I built a complete machine-learning pipeline to predict rainfall tomorrow (weather classification) using the Australian weather dataset. The project focuses on robust preprocessing and model comparison: I handled heavy missing data (column drop + KNN imputation + mode filling), extracted date features, encoded categoricals, removed outliers, and engineered a clean feature set. I then trained and tuned a variety of classical models — Logistic Regression, Decision Tree, Random Forest, Gradient Boosting, XGBoost, AdaBoost, and an MLP — and compared them using cross-validation and test metrics. For the best models I performed hyperparameter search (GridSearchCV), inspected feature importances, and validated results with confusion matrices and error analysis to choose a reliable production candidate.
What I delivered
End-to-end preprocessing: null-value analysis, column filtering (>60% null removal), KNN imputation for numeric gaps, mode filling for categoricals, date → month extraction, label encoding.

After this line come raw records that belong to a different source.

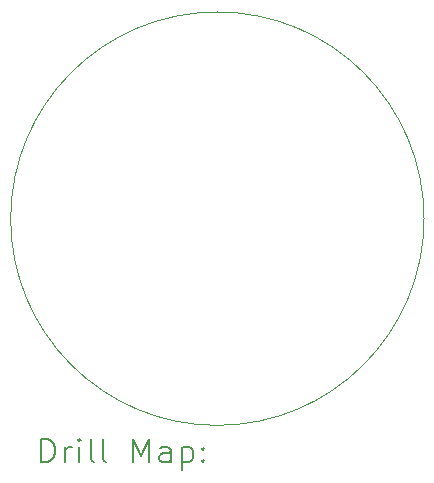
<source format=gbr>
%TF.GenerationSoftware,KiCad,Pcbnew,7.0.11+dfsg-1build4*%
%TF.CreationDate,2025-06-01T15:33:21-04:00*%
%TF.ProjectId,tek-cap-pcb,74656b2d-6361-4702-9d70-63622e6b6963,A*%
%TF.SameCoordinates,Original*%
%TF.FileFunction,Drillmap*%
%TF.FilePolarity,Positive*%
%FSLAX45Y45*%
G04 Gerber Fmt 4.5, Leading zero omitted, Abs format (unit mm)*
G04 Created by KiCad (PCBNEW 7.0.11+dfsg-1build4) date 2025-06-01 15:33:21*
%MOMM*%
%LPD*%
G01*
G04 APERTURE LIST*
%ADD10C,0.050000*%
%ADD11C,0.200000*%
G04 APERTURE END LIST*
D10*
X14450000Y-10160000D02*
G75*
G03*
X10950000Y-10160000I-1750000J0D01*
G01*
X10950000Y-10160000D02*
G75*
G03*
X14450000Y-10160000I1750000J0D01*
G01*
D11*
X11208277Y-12223984D02*
X11208277Y-12023984D01*
X11208277Y-12023984D02*
X11255896Y-12023984D01*
X11255896Y-12023984D02*
X11284467Y-12033508D01*
X11284467Y-12033508D02*
X11303515Y-12052555D01*
X11303515Y-12052555D02*
X11313039Y-12071603D01*
X11313039Y-12071603D02*
X11322562Y-12109698D01*
X11322562Y-12109698D02*
X11322562Y-12138269D01*
X11322562Y-12138269D02*
X11313039Y-12176365D01*
X11313039Y-12176365D02*
X11303515Y-12195412D01*
X11303515Y-12195412D02*
X11284467Y-12214460D01*
X11284467Y-12214460D02*
X11255896Y-12223984D01*
X11255896Y-12223984D02*
X11208277Y-12223984D01*
X11408277Y-12223984D02*
X11408277Y-12090650D01*
X11408277Y-12128746D02*
X11417801Y-12109698D01*
X11417801Y-12109698D02*
X11427324Y-12100174D01*
X11427324Y-12100174D02*
X11446372Y-12090650D01*
X11446372Y-12090650D02*
X11465420Y-12090650D01*
X11532086Y-12223984D02*
X11532086Y-12090650D01*
X11532086Y-12023984D02*
X11522562Y-12033508D01*
X11522562Y-12033508D02*
X11532086Y-12043031D01*
X11532086Y-12043031D02*
X11541610Y-12033508D01*
X11541610Y-12033508D02*
X11532086Y-12023984D01*
X11532086Y-12023984D02*
X11532086Y-12043031D01*
X11655896Y-12223984D02*
X11636848Y-12214460D01*
X11636848Y-12214460D02*
X11627324Y-12195412D01*
X11627324Y-12195412D02*
X11627324Y-12023984D01*
X11760658Y-12223984D02*
X11741610Y-12214460D01*
X11741610Y-12214460D02*
X11732086Y-12195412D01*
X11732086Y-12195412D02*
X11732086Y-12023984D01*
X11989229Y-12223984D02*
X11989229Y-12023984D01*
X11989229Y-12023984D02*
X12055896Y-12166841D01*
X12055896Y-12166841D02*
X12122562Y-12023984D01*
X12122562Y-12023984D02*
X12122562Y-12223984D01*
X12303515Y-12223984D02*
X12303515Y-12119222D01*
X12303515Y-12119222D02*
X12293991Y-12100174D01*
X12293991Y-12100174D02*
X12274943Y-12090650D01*
X12274943Y-12090650D02*
X12236848Y-12090650D01*
X12236848Y-12090650D02*
X12217801Y-12100174D01*
X12303515Y-12214460D02*
X12284467Y-12223984D01*
X12284467Y-12223984D02*
X12236848Y-12223984D01*
X12236848Y-12223984D02*
X12217801Y-12214460D01*
X12217801Y-12214460D02*
X12208277Y-12195412D01*
X12208277Y-12195412D02*
X12208277Y-12176365D01*
X12208277Y-12176365D02*
X12217801Y-12157317D01*
X12217801Y-12157317D02*
X12236848Y-12147793D01*
X12236848Y-12147793D02*
X12284467Y-12147793D01*
X12284467Y-12147793D02*
X12303515Y-12138269D01*
X12398753Y-12090650D02*
X12398753Y-12290650D01*
X12398753Y-12100174D02*
X12417801Y-12090650D01*
X12417801Y-12090650D02*
X12455896Y-12090650D01*
X12455896Y-12090650D02*
X12474943Y-12100174D01*
X12474943Y-12100174D02*
X12484467Y-12109698D01*
X12484467Y-12109698D02*
X12493991Y-12128746D01*
X12493991Y-12128746D02*
X12493991Y-12185888D01*
X12493991Y-12185888D02*
X12484467Y-12204936D01*
X12484467Y-12204936D02*
X12474943Y-12214460D01*
X12474943Y-12214460D02*
X12455896Y-12223984D01*
X12455896Y-12223984D02*
X12417801Y-12223984D01*
X12417801Y-12223984D02*
X12398753Y-12214460D01*
X12579705Y-12204936D02*
X12589229Y-12214460D01*
X12589229Y-12214460D02*
X12579705Y-12223984D01*
X12579705Y-12223984D02*
X12570182Y-12214460D01*
X12570182Y-12214460D02*
X12579705Y-12204936D01*
X12579705Y-12204936D02*
X12579705Y-12223984D01*
X12579705Y-12100174D02*
X12589229Y-12109698D01*
X12589229Y-12109698D02*
X12579705Y-12119222D01*
X12579705Y-12119222D02*
X12570182Y-12109698D01*
X12570182Y-12109698D02*
X12579705Y-12100174D01*
X12579705Y-12100174D02*
X12579705Y-12119222D01*
M02*

</source>
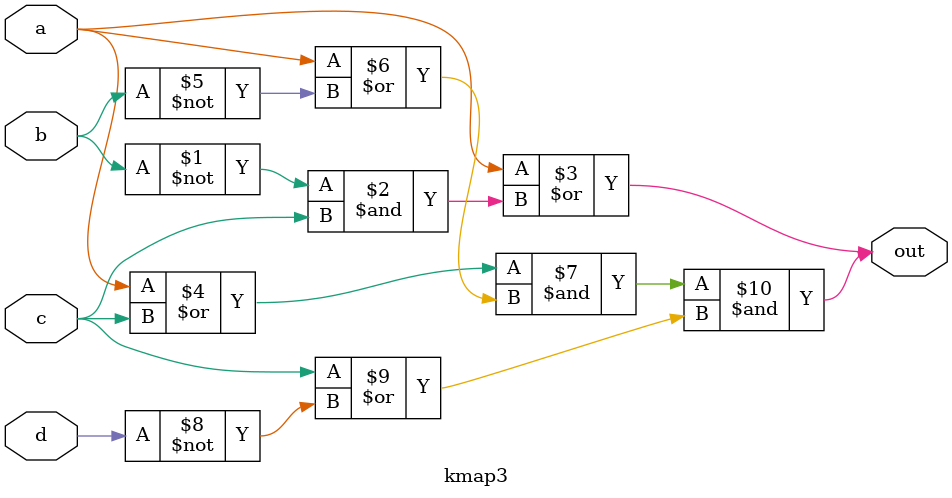
<source format=v>
module kmap3(
	input a,
	input b,
	input c,
	input d,
	output out
);
	// SOP
	assign out = a | (~b & c);
	
	// POS
	assign out = (a | c) & (a|~b) & (c|~d);
	
endmodule

</source>
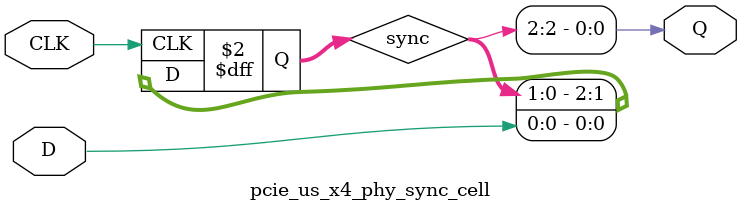
<source format=v>





`timescale 1ps / 1ps



//-------------------------------------------------------------------------------------------------
//  Synchronizer Library Module
//-------------------------------------------------------------------------------------------------
module pcie_us_x4_phy_sync_cell #
(
    parameter integer STAGE = 2
)
(
    //-------------------------------------------------------------------------- 
    //  Input Ports
    //-------------------------------------------------------------------------- 
    input                               CLK,
    input                               D,
    
    //-------------------------------------------------------------------------- 
    //  Output Ports
    //-------------------------------------------------------------------------- 
    output                              Q
);

    //-------------------------------------------------------------------------- 
    //  Synchronized Signals
    //--------------------------------------------------------------------------  
    (* KEEP = "TRUE", ASYNC_REG = "TRUE", SHIFT_EXTRACT = "NO" *) reg [STAGE:0] sync;                                                            



//--------------------------------------------------------------------------------------------------
//  Synchronizier
//--------------------------------------------------------------------------------------------------
always @ (posedge CLK)
begin

    sync <= {sync[(STAGE-1):0], D};
            
end   



//--------------------------------------------------------------------------------------------------
//  Generate Output
//--------------------------------------------------------------------------------------------------
assign Q = sync[STAGE];


endmodule


</source>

Data quality work: exploratory histograms, correlation heatmap, IQR outlier filtering, boxplots for feature distributions.
Multiple models & model selection: baseline Logistic Regression, tree-based ensembles (DecisionTree, RandomForest, GradientBoosting, XGBoost, AdaBoost), and an MLP pipeline with scaling and early stopping.
Model improvement: GridSearchCV for hyperparameter tuning, pipeline usage for scaling + MLP, ensemble strategies and model comparison via accuracy / confusion matrix / other classification metrics.
Reproducible notebook with saved preprocessed dataset and visualization assets.